A precise copy of the data is required, with every picture left out.

Collected data
*****

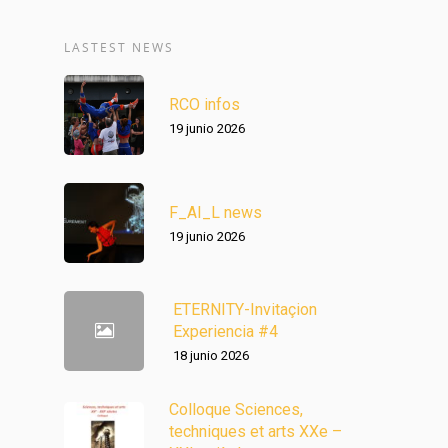
LASTEST NEWS
RCO infos
19 junio 2026
F_AI_L news
19 junio 2026
ETERNITY-Invitaçion
Experiencia #4
18 junio 2026
Colloque Sciences,
techniques et arts XXe –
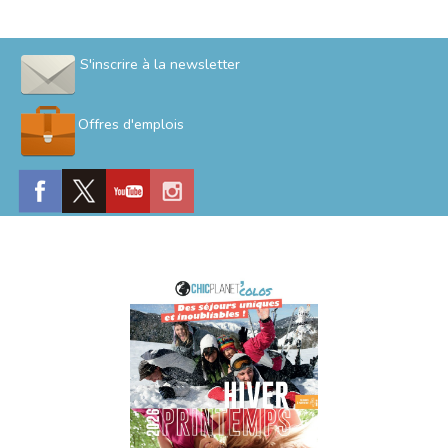
S'inscrire à la newsletter
Offres d'emplois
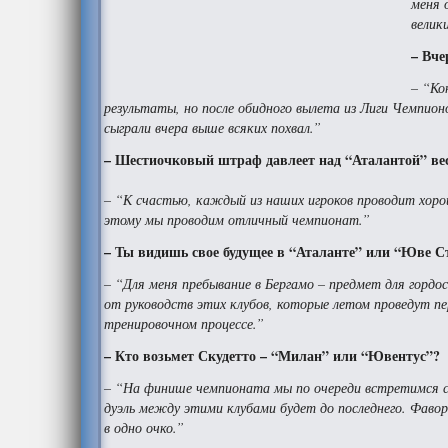
меня 
велик
– Вче
– “Ко
результаты, но после обидного вылета из Лиги Чемпио
сыграли вчера выше всяких похвал.”
– Шестиочковый штраф давлеет над “Аталантой” вес
– “К счастью, каждый из наших игроков проводит хоро
этому мы проводим отличный чемпионат.”
– Ты видишь свое будущее в “Аталанте” или “Юве С
– “Для меня пребывание в Бергамо – предмет для гордо
от руководств этих клубов, которые летом проведут п
тренировочном процессе.”
– Кто возьмет Скудетто – “Милан” или “Ювентус”?
– “На финише чемпионата мы по очереди встретимся с
дуэль между этими клубами будет до последнего. Фаво
в одно очко.”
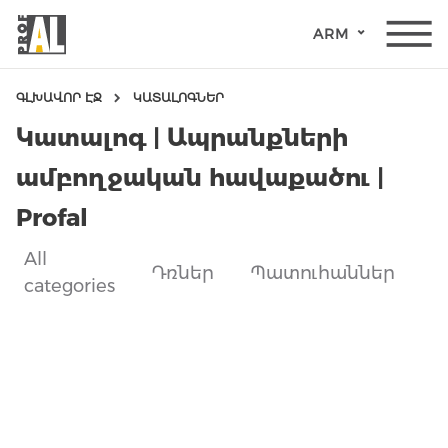
ARM
ԳԼԽԱՎՈՐ ԷՋ
ԿԱՏԱԼՈԳՆԵՐ
Կատալոգ | Ապրանքների
ամբողջական հավաքածու |
Profal
All
Ա
Դռներ
Պատուհաններ
ԴՌՆԵՐ
categories
կ
ՊԱՏՈՒՀԱՆՆԵՐ
ԱՊԱԿԵ
ԿՈՆՍՏՐՈՒԿՑԻԱՆԵՐ
ՖԱՍԱԴԱՅԻՆ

*****

● EXERCISE OUTPUT:
LASTEST NEWS
RCO infos
19 junio 2026
F_AI_L news
19 junio 2026
ETERNITY-Invitaçion
Experiencia #4
18 junio 2026
Colloque Sciences,
techniques et arts XXe –
S'inscrire à la newsletter
Offres d'emplois
меня 
велик
– Вче
– “Ко
результаты, но после обидного вылета из Лиги Чемпио
сыграли вчера выше всяких похвал.”
– Шестиочковый штраф давлеет над “Аталантой” вес
– “К счастью, каждый из наших игроков проводит хоро
этому мы проводим отличный чемпионат.”
– Ты видишь свое будущее в “Аталанте” или “Юве С
– “Для меня пребывание в Бергамо – предмет для гордо
от руководств этих клубов, которые летом проведут п
тренировочном процессе.”
– Кто возьмет Скудетто – “Милан” или “Ювентус”?
– “На финише чемпионата мы по очереди встретимся с
дуэль между этими клубами будет до последнего. Фаво
в одно очко.”
ARM
ԳԼԽԱՎՈՐ ԷՋ
ԿԱՏԱԼՈԳՆԵՐ
Կատալոգ | Ապրանքների
ամբողջական հավաքածու |
Profal
All
Ա
Դռներ
Պատուհաններ
ԴՌՆԵՐ
categories
կ
ՊԱՏՈՒՀԱՆՆԵՐ
ԱՊԱԿԵ
ԿՈՆՍՏՐՈՒԿՑԻԱՆԵՐ
ՖԱՍԱԴԱՅԻՆ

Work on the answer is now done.